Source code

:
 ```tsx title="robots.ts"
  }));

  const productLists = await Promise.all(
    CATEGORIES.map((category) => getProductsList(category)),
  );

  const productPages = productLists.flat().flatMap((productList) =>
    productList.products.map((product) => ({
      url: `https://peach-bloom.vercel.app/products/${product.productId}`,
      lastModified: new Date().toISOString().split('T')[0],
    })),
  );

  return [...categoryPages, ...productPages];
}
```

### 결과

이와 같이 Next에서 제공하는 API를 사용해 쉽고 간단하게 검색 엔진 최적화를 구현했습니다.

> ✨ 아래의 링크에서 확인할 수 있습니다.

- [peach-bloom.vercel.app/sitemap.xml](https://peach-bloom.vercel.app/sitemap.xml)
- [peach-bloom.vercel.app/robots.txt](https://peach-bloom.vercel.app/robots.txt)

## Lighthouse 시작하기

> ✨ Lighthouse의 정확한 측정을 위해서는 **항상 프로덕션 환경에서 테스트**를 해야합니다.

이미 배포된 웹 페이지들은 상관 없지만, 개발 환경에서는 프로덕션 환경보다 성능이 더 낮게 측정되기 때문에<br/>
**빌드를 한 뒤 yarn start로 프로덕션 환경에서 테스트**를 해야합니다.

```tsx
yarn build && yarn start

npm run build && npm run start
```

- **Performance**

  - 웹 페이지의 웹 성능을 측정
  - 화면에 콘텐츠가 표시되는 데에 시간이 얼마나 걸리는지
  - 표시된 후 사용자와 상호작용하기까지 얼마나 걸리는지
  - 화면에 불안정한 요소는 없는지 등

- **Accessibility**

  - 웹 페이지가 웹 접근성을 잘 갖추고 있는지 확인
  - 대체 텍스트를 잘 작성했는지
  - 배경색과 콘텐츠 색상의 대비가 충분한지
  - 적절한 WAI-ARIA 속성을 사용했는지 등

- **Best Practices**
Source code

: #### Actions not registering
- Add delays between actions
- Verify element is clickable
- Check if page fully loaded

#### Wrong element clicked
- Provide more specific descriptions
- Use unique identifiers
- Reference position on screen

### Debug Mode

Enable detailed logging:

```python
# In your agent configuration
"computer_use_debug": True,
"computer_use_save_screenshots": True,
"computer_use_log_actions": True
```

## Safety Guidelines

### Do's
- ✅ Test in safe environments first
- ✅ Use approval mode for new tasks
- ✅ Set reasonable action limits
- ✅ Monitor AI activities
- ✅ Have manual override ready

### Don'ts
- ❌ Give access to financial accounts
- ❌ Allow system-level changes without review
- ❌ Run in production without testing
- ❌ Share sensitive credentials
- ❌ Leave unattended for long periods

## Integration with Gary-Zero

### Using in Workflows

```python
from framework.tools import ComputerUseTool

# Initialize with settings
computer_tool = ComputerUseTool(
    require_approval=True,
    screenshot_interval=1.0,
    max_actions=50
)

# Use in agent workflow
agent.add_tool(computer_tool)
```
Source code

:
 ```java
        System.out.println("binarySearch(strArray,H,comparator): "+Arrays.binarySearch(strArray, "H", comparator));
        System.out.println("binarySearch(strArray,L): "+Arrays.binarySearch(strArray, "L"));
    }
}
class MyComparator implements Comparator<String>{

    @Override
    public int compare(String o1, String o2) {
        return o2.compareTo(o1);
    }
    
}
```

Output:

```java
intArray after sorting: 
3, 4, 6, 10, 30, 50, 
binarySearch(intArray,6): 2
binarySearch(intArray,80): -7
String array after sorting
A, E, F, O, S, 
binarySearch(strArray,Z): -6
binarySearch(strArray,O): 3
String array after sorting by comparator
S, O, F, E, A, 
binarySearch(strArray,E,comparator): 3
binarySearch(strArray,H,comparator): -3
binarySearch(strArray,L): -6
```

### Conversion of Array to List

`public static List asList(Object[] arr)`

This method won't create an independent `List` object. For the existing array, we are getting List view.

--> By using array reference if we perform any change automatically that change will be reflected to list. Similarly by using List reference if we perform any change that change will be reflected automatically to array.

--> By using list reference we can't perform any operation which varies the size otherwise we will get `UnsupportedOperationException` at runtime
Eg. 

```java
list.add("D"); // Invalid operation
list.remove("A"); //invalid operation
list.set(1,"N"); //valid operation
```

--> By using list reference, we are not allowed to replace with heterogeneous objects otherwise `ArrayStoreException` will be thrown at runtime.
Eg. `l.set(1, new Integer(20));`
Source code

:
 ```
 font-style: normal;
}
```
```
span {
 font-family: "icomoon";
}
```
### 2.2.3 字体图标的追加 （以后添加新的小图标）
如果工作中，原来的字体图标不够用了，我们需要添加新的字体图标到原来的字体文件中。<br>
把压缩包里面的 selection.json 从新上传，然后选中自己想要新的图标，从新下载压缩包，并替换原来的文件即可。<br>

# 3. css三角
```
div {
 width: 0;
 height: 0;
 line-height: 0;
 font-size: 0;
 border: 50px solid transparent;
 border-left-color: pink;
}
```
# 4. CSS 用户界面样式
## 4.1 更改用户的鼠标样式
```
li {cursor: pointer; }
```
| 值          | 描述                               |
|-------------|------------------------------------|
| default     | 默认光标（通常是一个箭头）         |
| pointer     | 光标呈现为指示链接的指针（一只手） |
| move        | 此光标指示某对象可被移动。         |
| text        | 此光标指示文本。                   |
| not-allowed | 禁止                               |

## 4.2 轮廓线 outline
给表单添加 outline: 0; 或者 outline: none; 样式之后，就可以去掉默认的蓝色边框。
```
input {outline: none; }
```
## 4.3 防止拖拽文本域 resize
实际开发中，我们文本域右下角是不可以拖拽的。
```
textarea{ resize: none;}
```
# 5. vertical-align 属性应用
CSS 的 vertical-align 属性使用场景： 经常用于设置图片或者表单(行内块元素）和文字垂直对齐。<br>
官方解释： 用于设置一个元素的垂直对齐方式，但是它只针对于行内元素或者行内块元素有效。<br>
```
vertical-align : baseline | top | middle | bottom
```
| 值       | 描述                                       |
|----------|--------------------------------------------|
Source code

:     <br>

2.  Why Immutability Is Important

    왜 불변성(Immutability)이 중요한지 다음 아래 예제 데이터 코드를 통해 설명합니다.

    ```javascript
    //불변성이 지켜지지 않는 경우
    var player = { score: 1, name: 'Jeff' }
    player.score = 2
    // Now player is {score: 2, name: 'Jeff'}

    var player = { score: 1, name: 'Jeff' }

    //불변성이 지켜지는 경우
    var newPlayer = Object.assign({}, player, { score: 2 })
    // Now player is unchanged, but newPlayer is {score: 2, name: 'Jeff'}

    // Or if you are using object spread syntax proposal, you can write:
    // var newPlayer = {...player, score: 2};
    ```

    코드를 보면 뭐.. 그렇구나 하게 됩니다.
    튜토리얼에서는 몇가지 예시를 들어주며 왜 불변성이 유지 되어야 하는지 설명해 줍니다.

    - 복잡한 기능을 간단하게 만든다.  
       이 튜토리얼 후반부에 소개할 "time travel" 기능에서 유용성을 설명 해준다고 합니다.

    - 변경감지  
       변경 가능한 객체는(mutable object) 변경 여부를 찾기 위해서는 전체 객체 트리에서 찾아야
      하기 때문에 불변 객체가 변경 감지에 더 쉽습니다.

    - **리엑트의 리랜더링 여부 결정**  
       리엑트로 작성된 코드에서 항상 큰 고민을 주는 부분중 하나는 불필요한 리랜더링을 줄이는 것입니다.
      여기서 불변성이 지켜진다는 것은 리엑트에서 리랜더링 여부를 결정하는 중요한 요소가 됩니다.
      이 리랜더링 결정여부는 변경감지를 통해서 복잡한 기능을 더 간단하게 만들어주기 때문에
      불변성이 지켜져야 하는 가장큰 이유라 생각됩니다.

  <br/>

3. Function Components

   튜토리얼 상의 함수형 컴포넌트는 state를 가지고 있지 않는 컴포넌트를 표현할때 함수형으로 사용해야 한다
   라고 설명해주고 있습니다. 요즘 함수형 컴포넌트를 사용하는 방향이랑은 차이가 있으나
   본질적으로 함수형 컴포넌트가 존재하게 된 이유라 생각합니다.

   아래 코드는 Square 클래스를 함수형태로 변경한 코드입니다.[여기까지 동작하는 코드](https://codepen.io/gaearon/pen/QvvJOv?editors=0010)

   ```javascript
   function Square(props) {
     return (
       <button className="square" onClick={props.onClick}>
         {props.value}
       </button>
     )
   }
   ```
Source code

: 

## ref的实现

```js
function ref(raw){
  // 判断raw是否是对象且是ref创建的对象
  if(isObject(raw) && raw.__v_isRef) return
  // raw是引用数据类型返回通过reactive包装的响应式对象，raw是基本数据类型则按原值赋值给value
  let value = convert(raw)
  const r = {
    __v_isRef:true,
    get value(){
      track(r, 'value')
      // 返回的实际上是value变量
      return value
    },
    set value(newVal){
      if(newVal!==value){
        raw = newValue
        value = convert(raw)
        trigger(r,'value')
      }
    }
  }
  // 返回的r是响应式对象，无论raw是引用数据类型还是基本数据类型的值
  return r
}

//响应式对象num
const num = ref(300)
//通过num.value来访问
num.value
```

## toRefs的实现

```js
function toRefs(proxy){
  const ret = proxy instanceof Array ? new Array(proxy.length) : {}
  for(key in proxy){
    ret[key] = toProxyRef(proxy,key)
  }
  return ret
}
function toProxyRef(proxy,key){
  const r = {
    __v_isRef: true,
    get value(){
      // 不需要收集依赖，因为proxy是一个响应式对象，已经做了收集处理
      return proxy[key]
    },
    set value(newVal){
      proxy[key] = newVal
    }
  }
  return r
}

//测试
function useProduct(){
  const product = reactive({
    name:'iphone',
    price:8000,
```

* [Problem statement]:
Every line above from the line with "把压缩包里面的 selection.json 从新上传，然后选中自己想要新的图标，从新下载压缩包，并替换原来的文件即可。<br>" to the line with "## 4.2 轮廓线 outline" is wanted, ends included; write them out exactly and add no other line.

* [Response area]:
把压缩包里面的 selection.json 从新上传，然后选中自己想要新的图标，从新下载压缩包，并替换原来的文件即可。<br>

# 3. css三角
```
div {
 width: 0;
 height: 0;
 line-height: 0;
 font-size: 0;
 border: 50px solid transparent;
 border-left-color: pink;
}
```
# 4. CSS 用户界面样式
## 4.1 更改用户的鼠标样式
```
li {cursor: pointer; }
```
| 值          | 描述                               |
|-------------|------------------------------------|
| default     | 默认光标（通常是一个箭头）         |
| pointer     | 光标呈现为指示链接的指针（一只手） |
| move        | 此光标指示某对象可被移动。         |
| text        | 此光标指示文本。                   |
| not-allowed | 禁止                               |

## 4.2 轮廓线 outline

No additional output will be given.